Using securitization theory as the analytical framework, Ghiselli discusses both the securitizing actor, i.e., the Chinese leadership, and the empowering audience, in this case, the Chinese military, a.k.a. the People’s Liberation Army (PLA), but also increasingly other interested stakeholders, including China’s growing private security companies (although more could have been discussed here, given the author’s extensive knowledge of the subject), some of which have been operating in countries along the BRI for escorting and protection of Chinese companies. The book goes to great lengths to discuss how the PLA has been instructed to take on more military operations other than war (MOOTW) not just in the domestic setting where the Chinese military has been routinely involved in humanitarian assistance and disaster relief (HADR), but also increasingly dispatched to protect Chinese interests overseas. PLA Navy’s (PLAN) Gulf of Aden escorting mission since 2008 has been a case in point. Increasingly, Chinese participation in UN peacekeeping operations has also reflected Beijing’s new foreign policy views and provided the opportunity to extend protection to Chinese interests overseas.
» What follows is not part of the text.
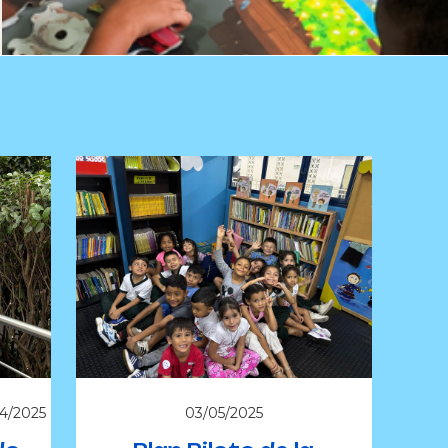
14/2025
03/05/2025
The book is a fascinating read, and thoroughly researched using primary, Chinese-language sources not readily available to all researchers. These allow the author to uncover some of the processes and internal debates within China, on how the concepts of security have evolved over the years, who the securitizing actors have been, and what it takes to persuade the empowering audience to both accept and act on policies informed and formulated by the Chinese leaders’ new perspectives on security. In other words, Chinese foreign and security policy is much more than great-power rivalry with the United States, territorial disputes in the South China Sea, and potential military conflicts across the Taiwan Strait. Increasingly, protecting Chinese (economic) interests overseas is just as important as the traditional goals of national security. This is a welcome and timely addition to the existing scholarship on an emerging global power.